I tried to write the tutorials at a very high level so that anybody with a basic understanding of causal inference and machine learning could find them useful. The tutorials assume very little prior knowledge about deep learning and TensorFlow. In addition to featuring relevant models, I hoped that these tutorials could be a gentle introduction for building, tuning, and evaluating your own complex models in Tensorflow 2.
These are a work in a progress. If you have any questions or feedback on how I can improve them, please let me know. The tutorials accompany a review we are currently writing on this literature.
1. Introduction to Deep Learning for Causal Inference on Observables.

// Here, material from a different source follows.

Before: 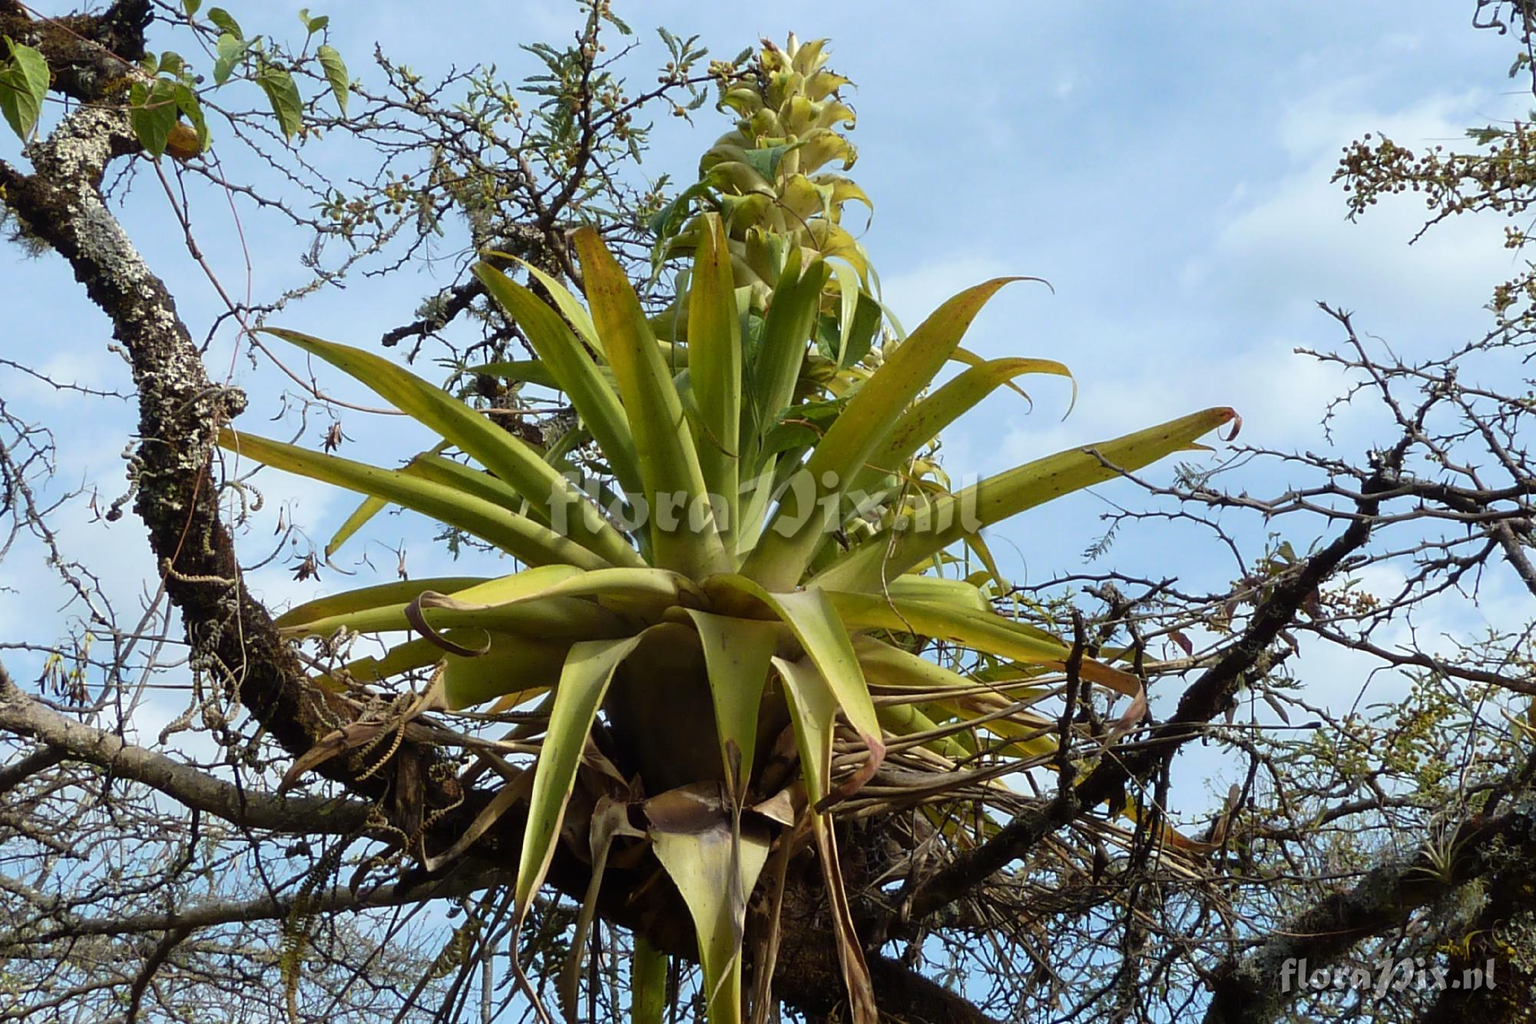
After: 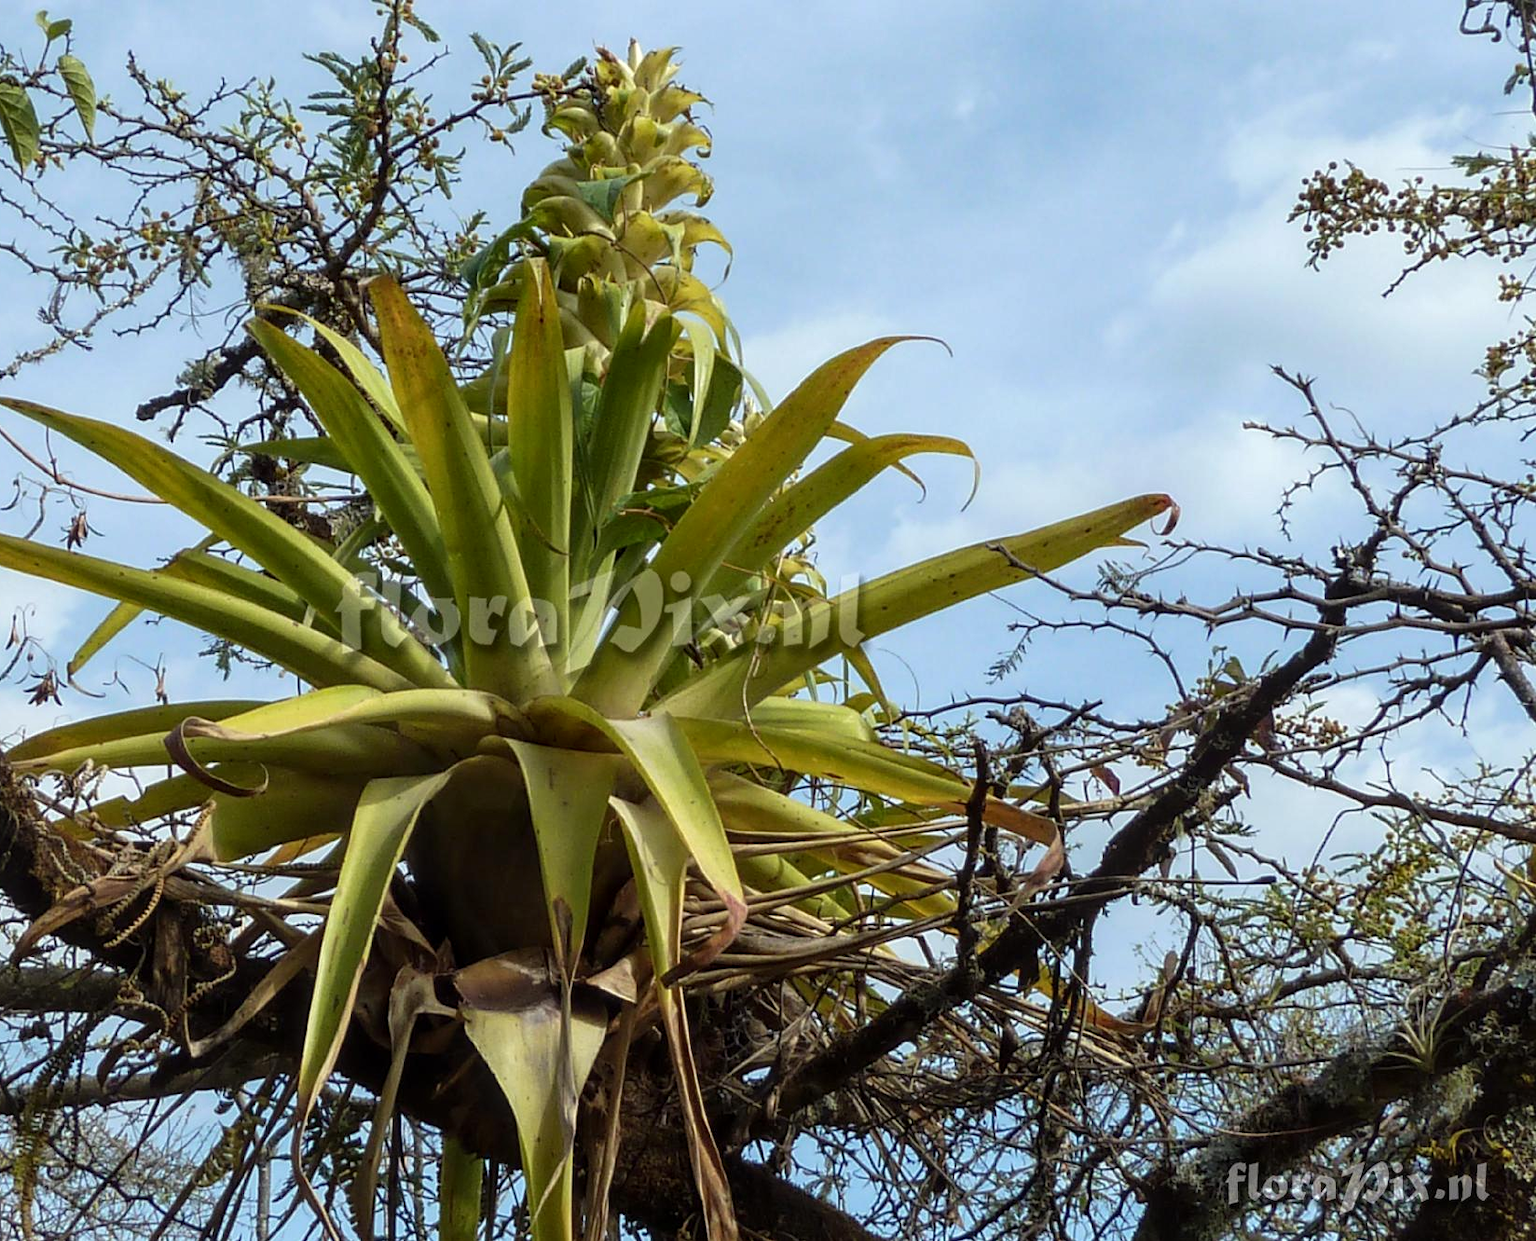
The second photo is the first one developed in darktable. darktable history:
local contrast: on, module defaults
crop: left 17.599%, bottom 0.037%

This tutorial introduces the idea of representation learning for causal inference. You also build and test a simple conditional average treatment effect (CATE) estimator, TARNet (first introduced in Shalit et al., 2017), using the TF2 functional API.
2. Causal Inference Metrics and Hyperparameter Optimization.
Because we do not observe counterfactual outcomes, it's not obvious how to optimize supervised learning models for causal inference. This tutorial introduces some metrics for evaluating model performance. In the first part, you learn how to assess performance on these metrics in Tensorboard. In the second part, we hack Keras Tuner to do hyperparameter optimization for TARNet, and discuss considerations for training models as estimators rather than predictors.
3. Semi-parametric extensions to TARNet
This tutorial highlights some semi-parametric extensions to TARNet featured in Shi et al., 2020. We add treatment modeling to our TARNet model and build an augmented inverse propensity score estimator. We then briefly describe the algorithm for Targeted Maximum Likelihood Estimation to introduce and build a TARNet with Shi et al.'s Targeted Regularization.
4. Using Integral Probability Metrics for Causal Inference (IN PROGRESS)
This tutorial features the Counterfactual Regression Network (CFRNet) and propensity-weighted CFRNet featured in Shalit et al., 2017, Johannson et al. 2018, Johannson et al. 2020. This approach relies on Integral Probability Metrics (e.g. the MMD and Wasserstein distance used in GANs) to bound the counterfactual prediction loss and force the treated and control distributions closer together. The weighted variant adds adaptive propensity-based weights that provide a consistency guarantee, relax overlap assumptions, and ideally reduce bias.